Contratar um jogador por 100 ou mais milhões, de facto parece não ser já um problema para a grande maioria dos principais clubes mundiais. Contratam, pagam outros milhões em salários e apresentam todas as regalias e mais algumas a este tipo de futebolistas, além de um acompanhamento ao pormenor para cada um deles.
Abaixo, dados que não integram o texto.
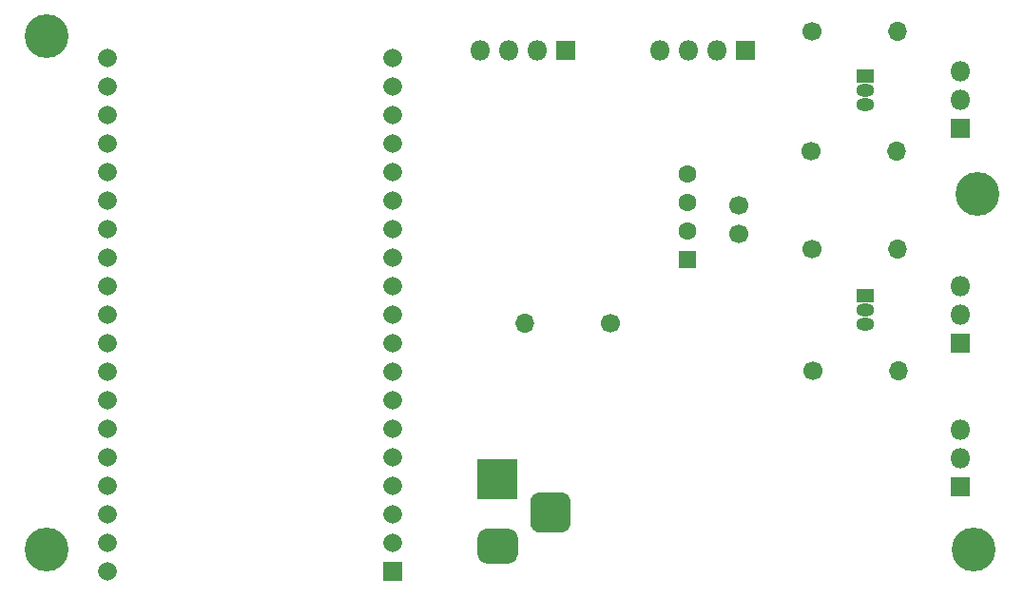
<source format=gbr>
G04 #@! TF.GenerationSoftware,KiCad,Pcbnew,(5.1.6)-1*
G04 #@! TF.CreationDate,2020-07-21T12:12:18+05:30*
G04 #@! TF.ProjectId,WeatherStationPCB,57656174-6865-4725-9374-6174696f6e50,rev?*
G04 #@! TF.SameCoordinates,Original*
G04 #@! TF.FileFunction,Soldermask,Top*
G04 #@! TF.FilePolarity,Negative*
%FSLAX46Y46*%
G04 Gerber Fmt 4.6, Leading zero omitted, Abs format (unit mm)*
G04 Created by KiCad (PCBNEW (5.1.6)-1) date 2020-07-21 12:12:18*
%MOMM*%
%LPD*%
G01*
G04 APERTURE LIST*
%ADD10O,1.800000X1.800000*%
%ADD11R,1.800000X1.800000*%
%ADD12C,3.900000*%
%ADD13O,1.700000X1.700000*%
%ADD14C,1.700000*%
%ADD15R,1.660000X1.660000*%
%ADD16C,1.660000*%
%ADD17C,1.600000*%
%ADD18R,1.600000X1.600000*%
%ADD19R,3.600000X3.600000*%
%ADD20O,1.600000X1.150000*%
%ADD21R,1.600000X1.150000*%
G04 APERTURE END LIST*
D10*
X156337000Y-99758000D03*
X156337000Y-102298000D03*
D11*
X156337000Y-104838000D03*
D12*
X74930000Y-123190000D03*
X74930000Y-77470000D03*
X157861000Y-91567000D03*
X157480000Y-123190000D03*
D13*
X117538000Y-103060000D03*
D14*
X125158000Y-103060000D03*
D13*
X150812000Y-107315000D03*
D14*
X143192000Y-107315000D03*
D13*
X150686000Y-87693500D03*
D14*
X143066000Y-87693500D03*
D13*
X150749000Y-96456500D03*
D14*
X143129000Y-96456500D03*
D13*
X150749000Y-77089000D03*
D14*
X143129000Y-77089000D03*
D10*
X113602000Y-78740000D03*
X116142000Y-78740000D03*
X118682000Y-78740000D03*
D11*
X121222000Y-78740000D03*
D10*
X156337000Y-112522000D03*
X156337000Y-115062000D03*
D11*
X156337000Y-117602000D03*
D10*
X156337000Y-80645000D03*
X156337000Y-83185000D03*
D11*
X156337000Y-85725000D03*
D10*
X129540000Y-78740000D03*
X132080000Y-78740000D03*
X134620000Y-78740000D03*
D11*
X137160000Y-78740000D03*
D15*
X105791000Y-125170000D03*
D16*
X105791000Y-122630000D03*
X105791000Y-79450000D03*
X105791000Y-120090000D03*
X105791000Y-117550000D03*
X105791000Y-115010000D03*
X105791000Y-112470000D03*
X105791000Y-109930000D03*
X105791000Y-107390000D03*
X105791000Y-104850000D03*
X105791000Y-102310000D03*
X105791000Y-99770000D03*
X105791000Y-97230000D03*
X105791000Y-94690000D03*
X105791000Y-92150000D03*
X105791000Y-89610000D03*
X105791000Y-87070000D03*
X105791000Y-84530000D03*
X105791000Y-81990000D03*
X80391000Y-125170000D03*
X80391000Y-122630000D03*
X80391000Y-120090000D03*
X80391000Y-117550000D03*
X80391000Y-115010000D03*
X80391000Y-112470000D03*
X80391000Y-109930000D03*
X80391000Y-107390000D03*
X80391000Y-104850000D03*
X80391000Y-102310000D03*
X80391000Y-99770000D03*
X80391000Y-97230000D03*
X80391000Y-94690000D03*
X80391000Y-92150000D03*
X80391000Y-89610000D03*
X80391000Y-87070000D03*
X80391000Y-84530000D03*
X80391000Y-81990000D03*
X80391000Y-79450000D03*
D17*
X132016000Y-89725500D03*
X132016000Y-92265500D03*
X132016000Y-94805500D03*
D18*
X132016000Y-97345500D03*
D14*
X136588000Y-92559500D03*
X136588000Y-95059500D03*
D19*
X115126000Y-116904000D03*
G36*
G01*
X116151000Y-124454000D02*
X114101000Y-124454000D01*
G75*
G02*
X113326000Y-123679000I0J775000D01*
G01*
X113326000Y-122129000D01*
G75*
G02*
X114101000Y-121354000I775000J0D01*
G01*
X116151000Y-121354000D01*
G75*
G02*
X116926000Y-122129000I0J-775000D01*
G01*
X116926000Y-123679000D01*
G75*
G02*
X116151000Y-124454000I-775000J0D01*
G01*
G37*
G36*
G01*
X120726000Y-121704000D02*
X118926000Y-121704000D01*
G75*
G02*
X118026000Y-120804000I0J900000D01*
G01*
X118026000Y-119004000D01*
G75*
G02*
X118926000Y-118104000I900000J0D01*
G01*
X120726000Y-118104000D01*
G75*
G02*
X121626000Y-119004000I0J-900000D01*
G01*
X121626000Y-120804000D01*
G75*
G02*
X120726000Y-121704000I-900000J0D01*
G01*
G37*
D20*
X147892000Y-82296000D03*
X147892000Y-83566000D03*
D21*
X147892000Y-81026000D03*
X147828000Y-100584000D03*
D20*
X147828000Y-103124000D03*
X147828000Y-101854000D03*
M02*

</source>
"Há muitos que não estão preparados para o final da carreira, muitos mesmos. Os profissionais do desporto não preparam bem o final, o parar. Literalmente o parar"Jorge Guerreiro

“Os grandes clubes estão preparados para todo o tipo de situações. Há funcionários para praticamente tudo, mas há jogadores e jogadores. Os clubes hoje em dia têm de traçar um perfil de cada um dos atletas. O futebol atrai muita expectativa e os atletas precisam ter uma estrutura psicológica super desenvolvida para essas exigências. Precisam também de estar mais atentos a todos os tipos de sinais, mesmos que sejam mínimos. Precisam de reparar que um dia um jogador surge de cara mais fechada do que em outro e procurar saber a razão. Procurar encontrar soluções para que no fim do treino saia com um sorriso, que vá embora com um sorriso. Um atleta não pode sair de um treino sempre de cara fechada. Hoje em dia não é só dar-lhes uma bola para chutarem, têm de dar-lhes um abraço. Um atleta pode viver em solidão durante mais de uma década, tempo que dura uma carreira normal, pela falta da família, amigos. Vivem muito tempo sozinhos e sabem tudo, leem tudo, têm toda a informação e tudo entra nas suas cabeças. E demasiada informação também pode espoletar algo que está ainda fechado dentro da cabeça deles. Por isso ser preciso o tal abraço, a tal atenção”, salientou Guerreiro, que gostava de ver os especialistas dentro, neste caso, dos relvados e não só.

"É muito importante que estejam em todos os treinos, nos balneários, têm de viajar com os clubes, têm de ajudar a resolver situações ao minutos. Ele ajudam no sentido de reduzir os sinais de ansiedade, que muitas vezes levam aos tais quadros de depressão, e mantêm-nos mais concentrados, focados, etc. Há tanto dinheiro hoje em dia no futebol que, na grande maioria dos clubes profissionais, não há desculpas para não existir este tipo de profissionais e este tipo de tratamento para com os atletas”, refere.